▸ **EXERCISE OBJECTIVE**: Where in the data below does the word "logic" appear? Copy every line that has it.

▸ **SOURCE DATA**:
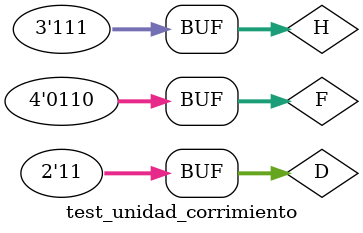
<source format=sv>
module test_unidad_corrimiento();

parameter N=4;

logic [N-1:0] F, S; //input
logic [2:0] H; //sel operacion
logic [(N-1)/2:0]D; //cantidad de desplasamientos por ves 

unidad_corrimiento test(F,H,D, S); //respeta el orden del modulo creado

initial begin //ejecuta linea a linea
//transferencia
F=4'b1100;
H=3'b000;
D=2'b01;
#50;

//todo cero
H=3'b011;
#50;

//shl
H=3'b001;
D=2'b01;
#50;
D=2'b10;
#50;
D=2'b11;
#50;

//shr
H=3'b010;
D=2'b01;
#50;
D=2'b10;
#50;
D=2'b11;
#50;

//rol
H=3'b100;
D=2'b01;
#50;
D=2'b10;
#50;
D=2'b11;
#50;

//ror
H=3'b101;
D=2'b01;
#50;
D=2'b10;
#50;
D=2'b11;
#50;

//asl
H=3'b110;
D=2'b01;
#50;
D=2'b10;
#50;
D=2'b11;
#50;

//asr
H=3'b111;
D=2'b01;
#50;
D=2'b10;
#50;
D=2'b11;
#50;


F=4'b0110;//otro F

//asl
H=3'b110;
D=2'b01;
#50;
D=2'b10;
#50;
D=2'b11;
#50;

//asr
H=3'b111;
D=2'b01;
#50;
D=2'b10;
#50;
D=2'b11;
#50;

end
endmodule
</source>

▸ **OUTPUT BELOW**:
logic [N-1:0] F, S; //input
logic [2:0] H; //sel operacion
logic [(N-1)/2:0]D; //cantidad de desplasamientos por ves 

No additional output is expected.